Problem to work on: Without including any pictures, write out all the records word for word.

Source records:

####################

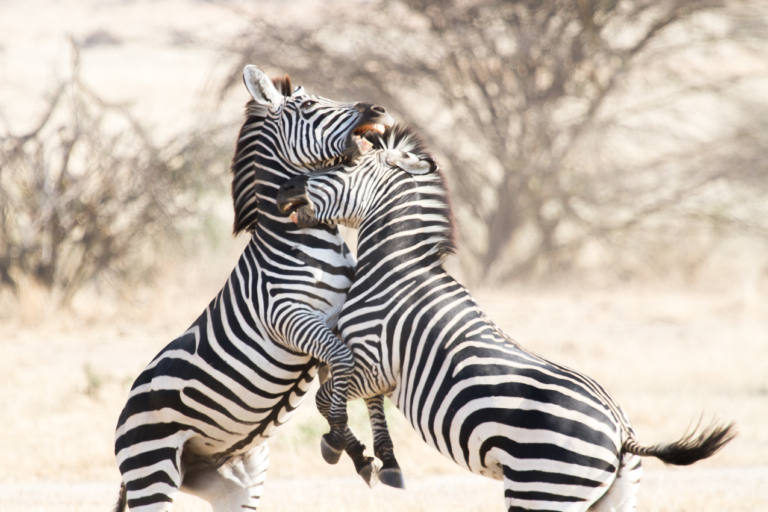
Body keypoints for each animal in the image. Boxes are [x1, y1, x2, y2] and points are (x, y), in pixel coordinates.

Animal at [112, 67, 396, 512]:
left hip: (238, 478)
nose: (379, 110)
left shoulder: (338, 319)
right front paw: (340, 439)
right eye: (310, 105)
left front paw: (355, 449)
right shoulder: (286, 318)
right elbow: (342, 361)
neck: (303, 239)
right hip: (152, 469)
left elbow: (344, 374)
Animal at [278, 123, 736, 512]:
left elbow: (326, 398)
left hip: (543, 489)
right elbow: (353, 402)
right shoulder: (372, 371)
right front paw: (379, 461)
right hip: (612, 499)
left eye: (344, 166)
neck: (397, 269)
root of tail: (623, 434)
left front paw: (337, 446)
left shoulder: (373, 363)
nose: (284, 188)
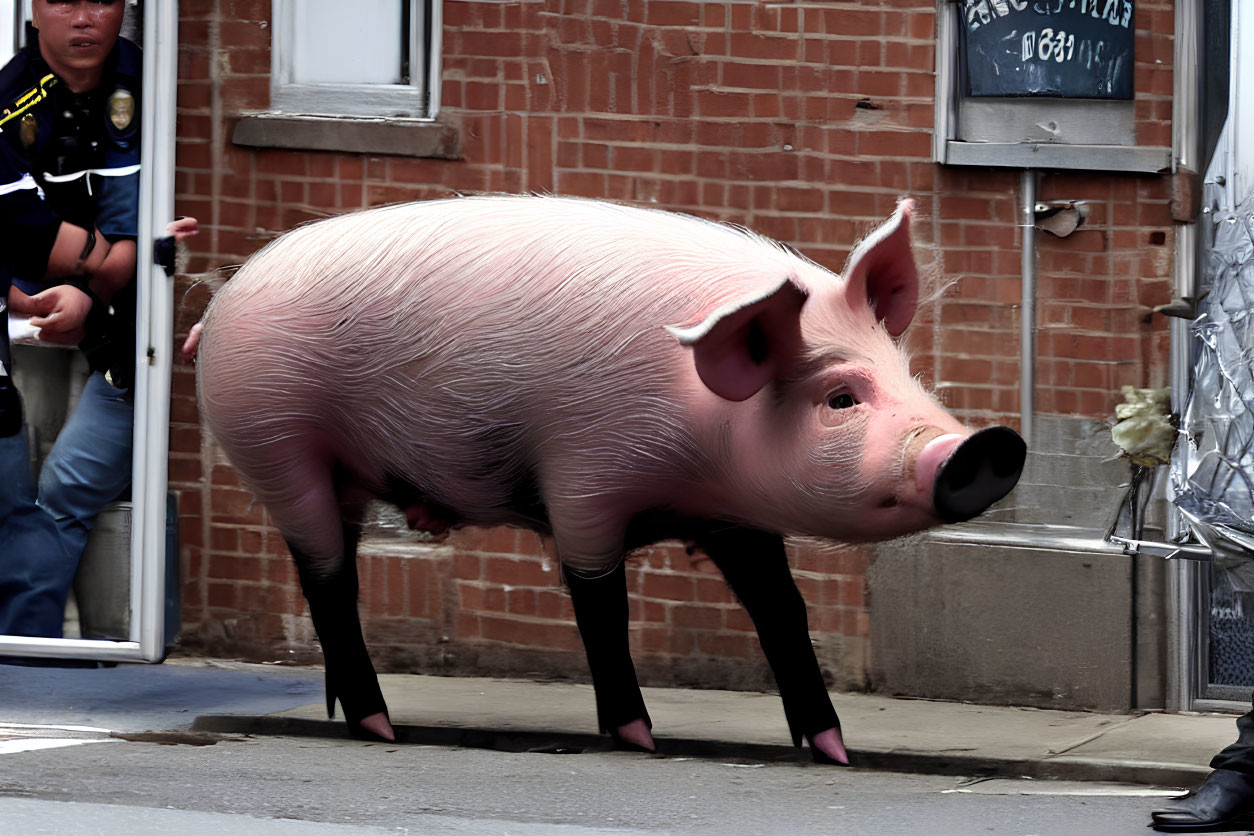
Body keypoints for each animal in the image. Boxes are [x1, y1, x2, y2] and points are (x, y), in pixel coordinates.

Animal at [193, 194, 1018, 752]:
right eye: (841, 397)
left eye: (910, 374)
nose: (986, 445)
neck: (695, 450)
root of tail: (220, 303)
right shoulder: (583, 474)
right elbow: (601, 605)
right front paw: (639, 738)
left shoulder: (737, 515)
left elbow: (782, 610)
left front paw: (833, 749)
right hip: (276, 441)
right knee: (327, 578)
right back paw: (380, 727)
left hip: (333, 471)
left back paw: (348, 715)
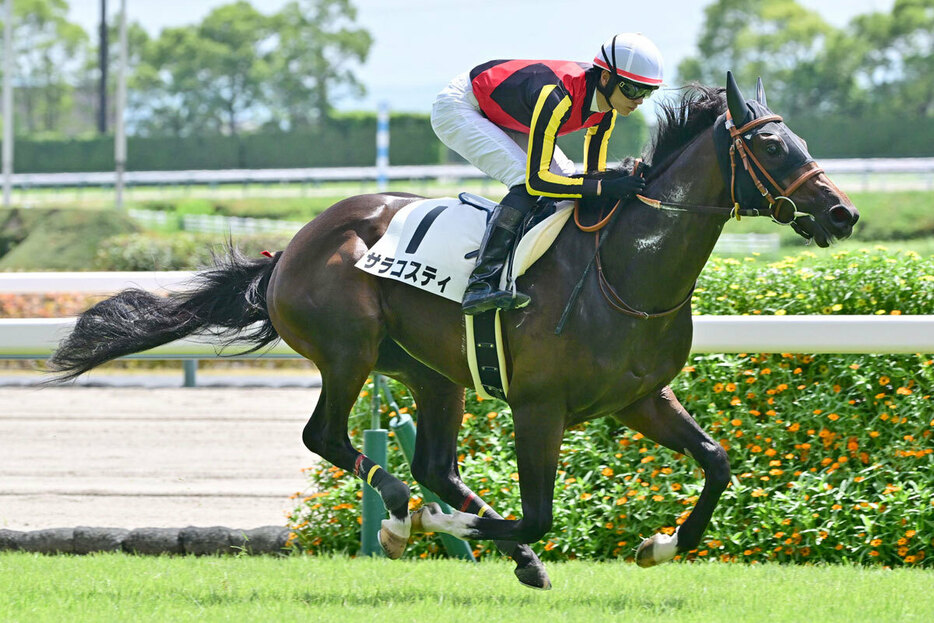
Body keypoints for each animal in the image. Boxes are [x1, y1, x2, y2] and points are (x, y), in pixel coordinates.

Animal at [47, 74, 860, 588]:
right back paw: (402, 516)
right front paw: (449, 530)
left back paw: (453, 527)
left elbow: (717, 461)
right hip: (349, 348)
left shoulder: (639, 397)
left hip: (434, 372)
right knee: (328, 437)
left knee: (435, 463)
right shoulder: (540, 407)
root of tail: (291, 248)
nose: (843, 212)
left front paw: (662, 545)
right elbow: (538, 513)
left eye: (800, 140)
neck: (626, 272)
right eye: (774, 148)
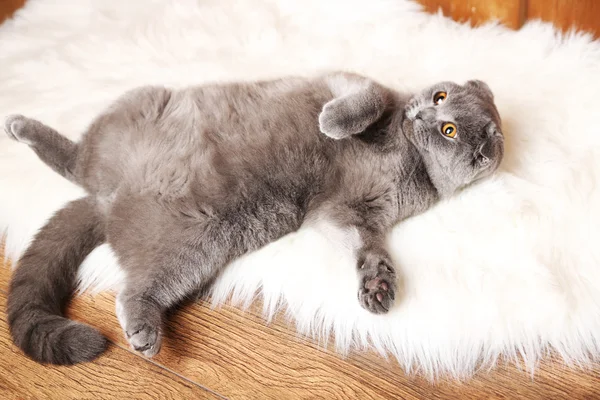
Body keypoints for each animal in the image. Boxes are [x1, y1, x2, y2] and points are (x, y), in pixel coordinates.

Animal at [4, 72, 504, 366]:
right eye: (439, 95)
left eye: (450, 129)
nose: (423, 113)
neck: (409, 156)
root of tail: (108, 198)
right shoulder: (349, 80)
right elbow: (370, 97)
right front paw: (333, 122)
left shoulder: (353, 213)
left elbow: (368, 248)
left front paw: (378, 285)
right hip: (140, 104)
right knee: (78, 159)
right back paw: (20, 126)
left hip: (193, 245)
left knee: (133, 284)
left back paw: (145, 330)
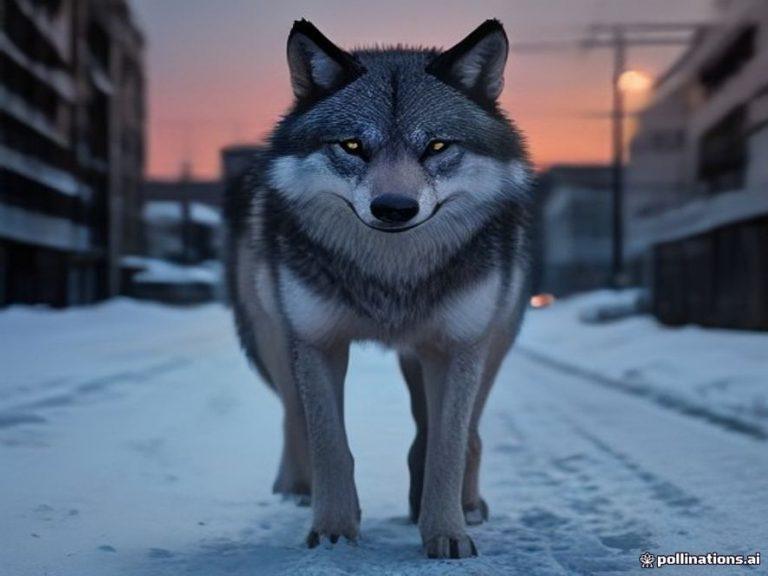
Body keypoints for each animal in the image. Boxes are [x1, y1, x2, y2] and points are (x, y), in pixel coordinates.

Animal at [225, 18, 533, 559]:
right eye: (352, 145)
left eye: (436, 146)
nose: (393, 208)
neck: (391, 277)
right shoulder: (318, 342)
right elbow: (329, 444)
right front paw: (333, 533)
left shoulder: (458, 346)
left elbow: (447, 447)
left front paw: (447, 534)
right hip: (273, 340)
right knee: (293, 416)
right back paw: (296, 490)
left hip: (487, 341)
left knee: (466, 430)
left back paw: (465, 505)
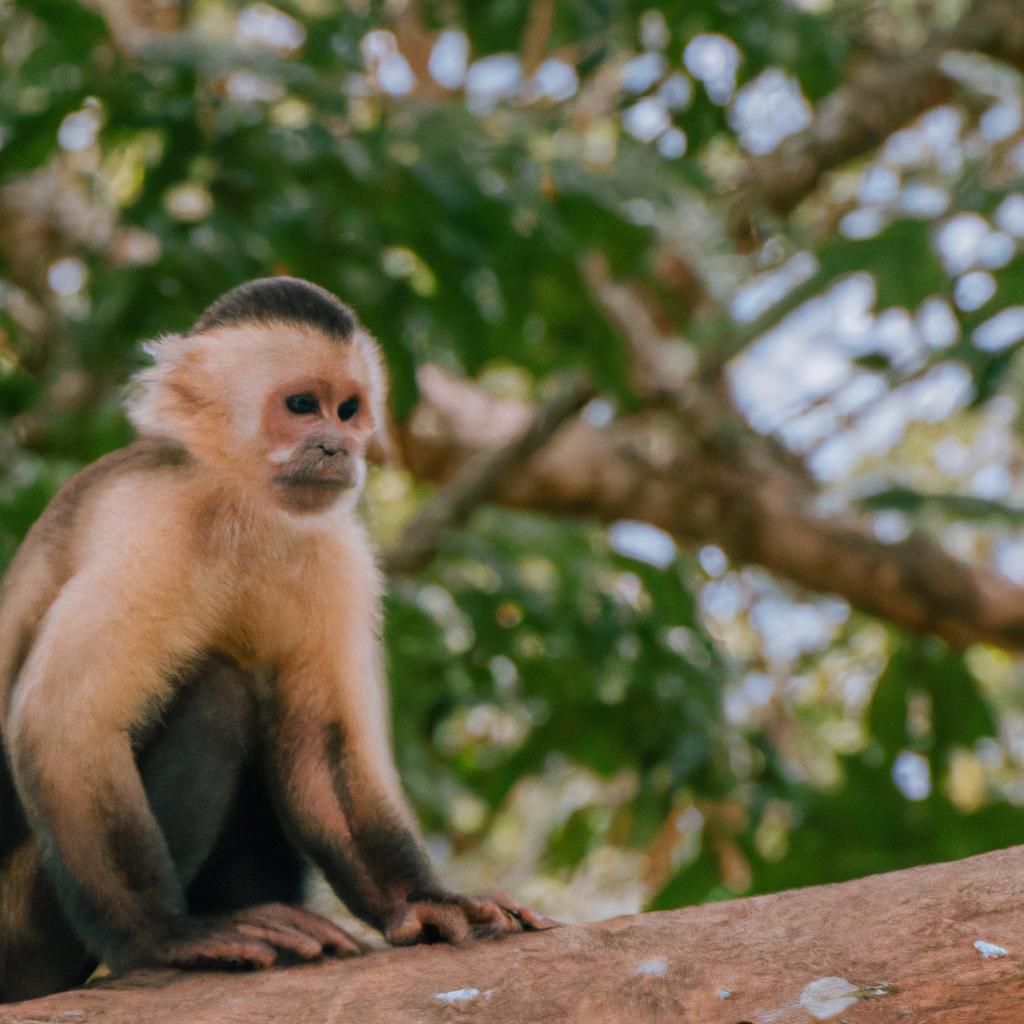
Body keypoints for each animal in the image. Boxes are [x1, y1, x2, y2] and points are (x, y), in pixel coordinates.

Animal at [0, 276, 552, 995]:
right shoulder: (157, 522)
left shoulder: (331, 553)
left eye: (347, 410)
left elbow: (322, 745)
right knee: (217, 694)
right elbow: (64, 720)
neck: (239, 502)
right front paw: (164, 935)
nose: (337, 446)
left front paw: (419, 901)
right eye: (301, 406)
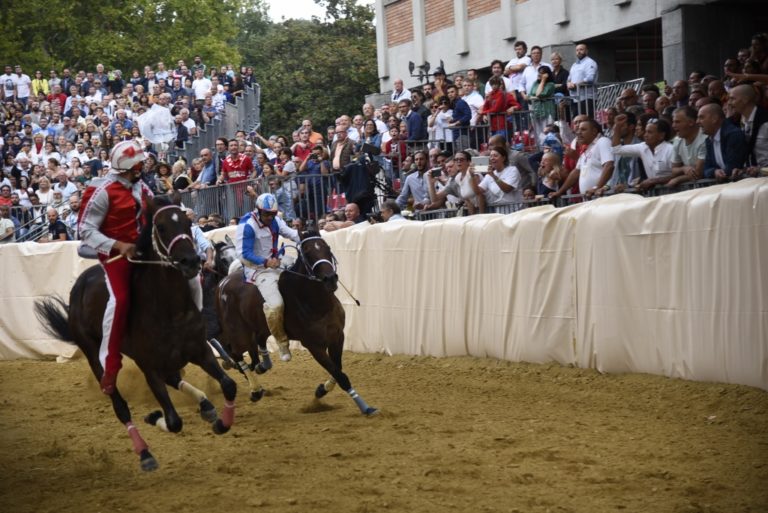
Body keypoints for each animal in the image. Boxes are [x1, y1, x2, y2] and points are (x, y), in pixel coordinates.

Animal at [35, 194, 237, 470]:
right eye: (160, 227)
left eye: (188, 222)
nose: (191, 262)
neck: (170, 309)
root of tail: (79, 285)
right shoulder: (149, 366)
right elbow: (173, 421)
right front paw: (153, 416)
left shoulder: (199, 350)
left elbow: (229, 384)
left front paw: (221, 422)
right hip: (95, 354)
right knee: (120, 405)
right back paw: (145, 452)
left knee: (174, 378)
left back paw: (206, 405)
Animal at [214, 230, 376, 414]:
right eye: (306, 251)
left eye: (327, 248)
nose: (330, 279)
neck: (317, 305)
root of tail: (224, 282)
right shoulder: (314, 345)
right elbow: (340, 375)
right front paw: (365, 407)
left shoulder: (337, 336)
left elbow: (338, 369)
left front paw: (322, 389)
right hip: (238, 332)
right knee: (236, 353)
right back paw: (255, 390)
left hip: (259, 326)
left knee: (257, 346)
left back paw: (263, 366)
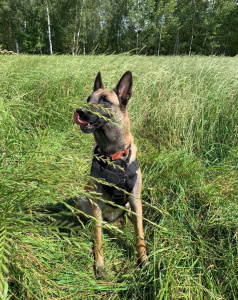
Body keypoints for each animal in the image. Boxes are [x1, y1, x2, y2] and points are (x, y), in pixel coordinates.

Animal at [73, 71, 148, 278]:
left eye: (105, 101)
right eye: (88, 99)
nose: (79, 111)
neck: (114, 157)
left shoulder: (135, 200)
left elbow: (140, 234)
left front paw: (144, 260)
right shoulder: (96, 202)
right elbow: (98, 237)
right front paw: (99, 264)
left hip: (129, 207)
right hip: (84, 200)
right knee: (91, 221)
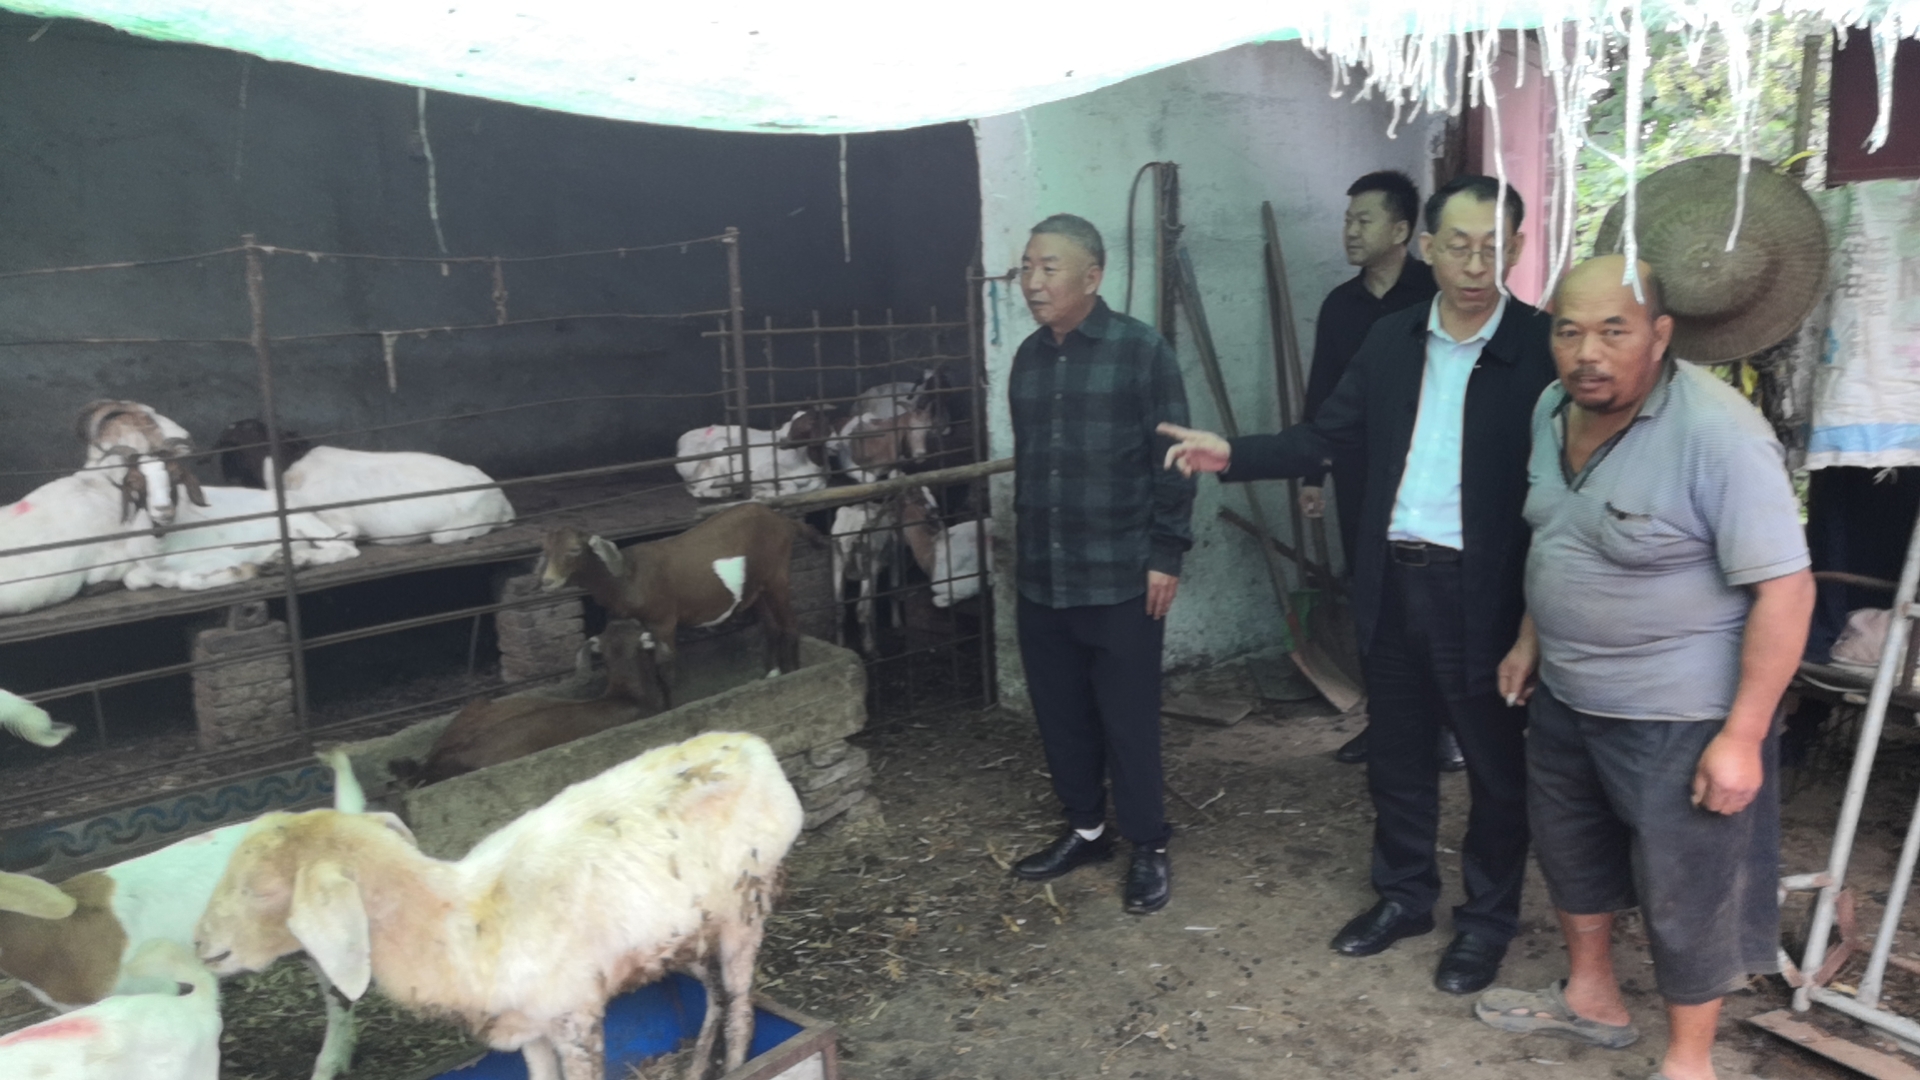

####################

Result for this exercise:
Body keypoints for each animal in the image. Boxes are [x1, y1, x2, y2] and points are (x, y), in pixel coordinates.

Animal at [112, 67, 396, 512]:
left hip: (238, 478)
nose: (379, 110)
left shoulder: (338, 319)
right front paw: (340, 439)
right eye: (310, 105)
left front paw: (355, 449)
right shoulder: (286, 318)
right elbow: (342, 361)
neck: (303, 239)
right hip: (152, 469)
left elbow: (344, 374)
Animal at [278, 123, 736, 512]:
left elbow: (326, 398)
left hip: (543, 489)
right elbow: (353, 402)
right shoulder: (372, 371)
right front paw: (379, 461)
right hip: (612, 499)
left eye: (344, 166)
neck: (397, 269)
root of tail: (623, 434)
left front paw: (337, 446)
left shoulder: (373, 363)
nose: (284, 188)
Body keypoints for each animal in the image. Boxes are [x1, y1, x2, y2] and points are (x, y), in pixel coordinates.

Animal at [193, 194, 1018, 752]:
right eye: (841, 397)
left eye: (910, 374)
nose: (986, 445)
neck: (695, 450)
root of tail: (220, 303)
right shoulder: (583, 474)
right elbow: (601, 605)
right front paw: (639, 738)
left shoulder: (737, 515)
left elbow: (782, 610)
left front paw: (833, 749)
right hip: (276, 441)
right knee: (327, 578)
right back paw: (380, 727)
left hip: (333, 471)
left back paw: (348, 715)
Body keypoints for each animal in the image. Boxes are [x1, y1, x2, y2] and points are (x, y), in pixel coordinates.

Animal at [47, 74, 860, 588]:
right back paw: (402, 516)
right front paw: (449, 530)
left back paw: (453, 527)
left elbow: (717, 461)
right hip: (349, 348)
left shoulder: (639, 397)
left hip: (434, 372)
right knee: (328, 437)
left knee: (435, 463)
right shoulder: (540, 407)
root of tail: (291, 248)
nose: (843, 212)
left front paw: (662, 545)
right elbow: (538, 513)
left eye: (800, 140)
neck: (626, 272)
right eye: (774, 148)
Body keypoints for each animal in the image. Boxes are [x1, y1, x2, y2] and points are (x, y), in pixel coordinates.

Animal at [4, 72, 504, 366]:
right eye: (439, 95)
left eye: (450, 129)
nose: (423, 113)
neck: (409, 156)
root of tail: (108, 198)
right shoulder: (349, 80)
right elbow: (370, 97)
right front paw: (333, 122)
left shoulder: (353, 213)
left elbow: (368, 248)
left front paw: (378, 285)
right hip: (140, 104)
right knee: (78, 159)
right back paw: (20, 126)
left hip: (193, 245)
left knee: (133, 284)
left back paw: (145, 330)
Body keypoints for each animal in the image. Boxes are [x1, y1, x2, y2] and points are (x, y), in pixel coordinates.

Animal at [225, 18, 533, 559]:
right eye: (352, 145)
left eye: (436, 146)
nose: (393, 208)
neck: (391, 277)
right shoulder: (318, 342)
right elbow: (329, 444)
right front paw: (333, 533)
left shoulder: (458, 346)
left elbow: (447, 447)
left front paw: (447, 534)
right hip: (273, 340)
right knee: (293, 416)
right back paw: (296, 490)
left hip: (487, 341)
left knee: (466, 430)
left back paw: (465, 505)
Body keypoints for each animal in the image. Boxes are [x1, y1, x2, y2] and points are (x, y), in pixel coordinates.

Animal at [0, 276, 552, 995]:
right shoulder: (157, 522)
left shoulder: (331, 553)
left eye: (347, 410)
left elbow: (322, 745)
right knee: (217, 694)
right elbow: (64, 720)
neck: (239, 502)
right front paw: (164, 935)
nose: (337, 446)
left front paw: (419, 901)
right eye: (301, 406)
Body keypoints for each animal in the image. Boxes are [x1, y1, x2, y2] and points are (x, y), in pixel coordinates.

Animal at [35, 194, 237, 470]:
right eye: (160, 227)
left eye: (188, 222)
nose: (191, 262)
neck: (170, 309)
root of tail: (79, 285)
right shoulder: (149, 366)
right elbow: (173, 421)
right front paw: (153, 416)
left shoulder: (199, 350)
left elbow: (229, 384)
left front paw: (221, 422)
right hip: (95, 354)
right knee: (120, 405)
right back paw: (145, 452)
left knee: (174, 378)
left back paw: (206, 405)
Animal at [214, 230, 376, 414]:
right eye: (306, 251)
left eye: (327, 248)
nose: (330, 279)
neck: (317, 305)
root of tail: (224, 282)
right shoulder: (314, 345)
right elbow: (340, 375)
right front paw: (365, 407)
left shoulder: (337, 336)
left elbow: (338, 369)
left front paw: (322, 389)
right hip: (238, 332)
right knee: (236, 353)
right back paw: (255, 390)
left hip: (259, 326)
left knee: (257, 346)
left back paw: (263, 366)
Body keypoints for each animal in the image. Boxes are [x1, y1, x2, y2] and points are (x, y), in pixel coordinates.

Animal at [73, 71, 148, 278]:
left eye: (105, 101)
right eye: (88, 99)
nose: (79, 111)
neck: (114, 157)
left shoulder: (135, 200)
left elbow: (140, 234)
left front paw: (144, 260)
right shoulder: (96, 202)
right elbow: (98, 237)
right front paw: (99, 264)
left hip: (129, 207)
right hip: (84, 200)
right knee: (91, 221)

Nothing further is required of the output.